Critics struggle to try to find the right words to describe Krisztina Szabo’s voice. Her superb mezzo soprano has been called everything from “honeyed” to “ravishing” to “ringing” to “sumptuous” and, of course, the old standard “gorgeous.”

The Chicago Tribune called her acting “deeply poignant” and noted that “Krisztina Szabó stole every scene with her powerful, mahogany voice.” There are not many voices rich and deeply honeyed enough to be described as “mahogany.”

When she made her debut at Lincoln Centre at the Mostly Mozart Festival, the New York Times gushed that her performance was “clear, strong, stately and … endearingly vulnerable.”
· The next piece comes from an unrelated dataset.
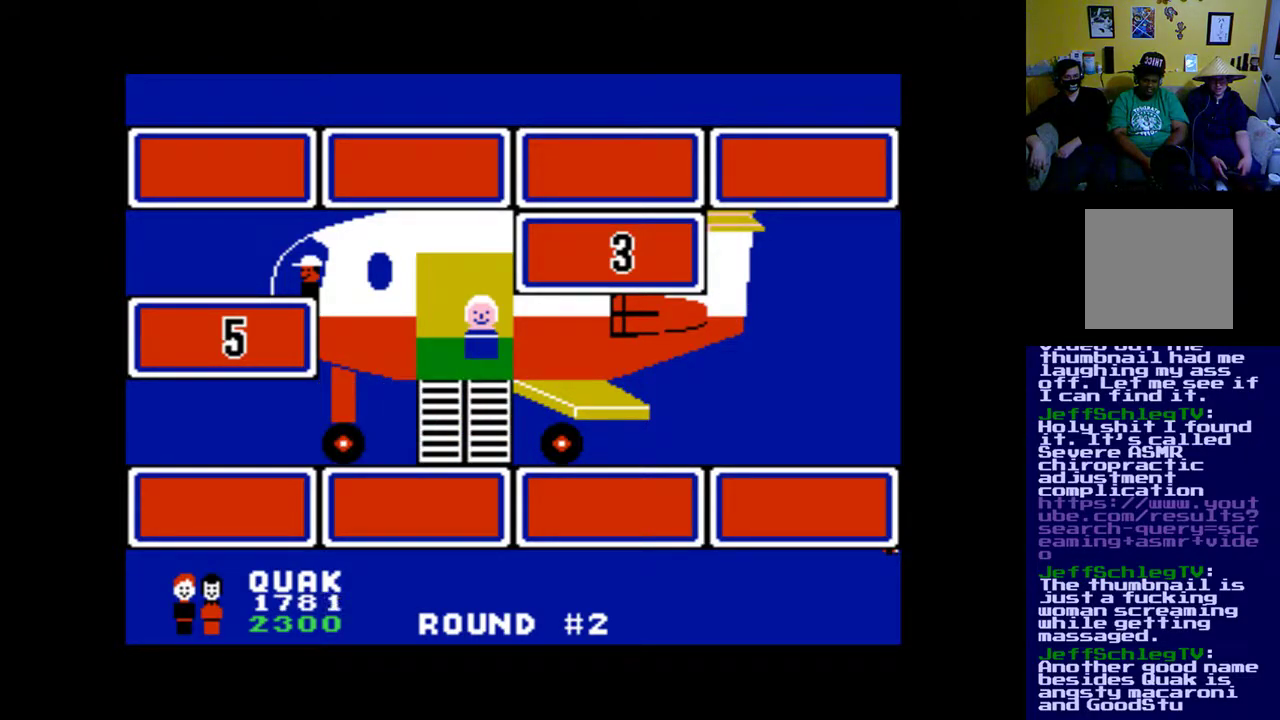
{"buttons": [], "events": []}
Raised in Mississauga and a graduate of Port Credit Secondary School, Krisztina lived here until 1998. She began playing piano at the age of 9, the same year she auditioned with the Toronto Children’s Choir by singing that well-known operatic set piece — “O Canada.” She recalled that it was “the only song I knew.”

She’s learned a few others since then, enough to put her on many of the world’s great opera stages. She studied piano at the University of Western Ontario until her final year when she decided — thank goodness for opera fans around the world — that she wanted to be a singer and not a teacher.

After completing her studies at Western, Szabo applied — via audio tape — to the Guildhall School of Music and Drama in London England. Although she describes it as a “bit of a fluke” to be accepted without a live audition, one suspects the school recognized genuine talent — even when it arrived via overseas post.

She won the Canadian Opera Company’s Mozart competition and after being accepted into the COC’s Ensemble Studio, she has become a fixture on the national opera scene. She also regularly performs recital, concert and chamber repertoire not just because she genuinely enjoys it, but also in order to remain close to her Toronto home and her husband and daughter.

In 2005 she won the MARTY for Established Performing Artist from the Mississauga Arts Council. Her former Toronto Children’s Choir instructor Jean Bartle says, “even as an 11-year-old she had a magic sound. She’s a lovely person.”

The key to her success in bringing characters to life on stage — characters that could easily be caricatures in the wrong hands — is Szabo’s ability to get inside a role and project the human emotions of the character, while delivering the vocals that have won her plaudits everywhere she has worked.

“You must be vulnerable when you perform,” says Szabo. “It’s that deep emotionality that connects us all. It’s about being human.” In reminding us of that human connection, Szabo’s work consistently rises about the level of great performance and becomes something more — something that distinguishes her as one of those rare artists who have access to that special place where we all live — but which we do not want to show to the world.

Her gift is the gift of revelation of soul through song. It is a rare and unusual gift — and one to be treasured by all.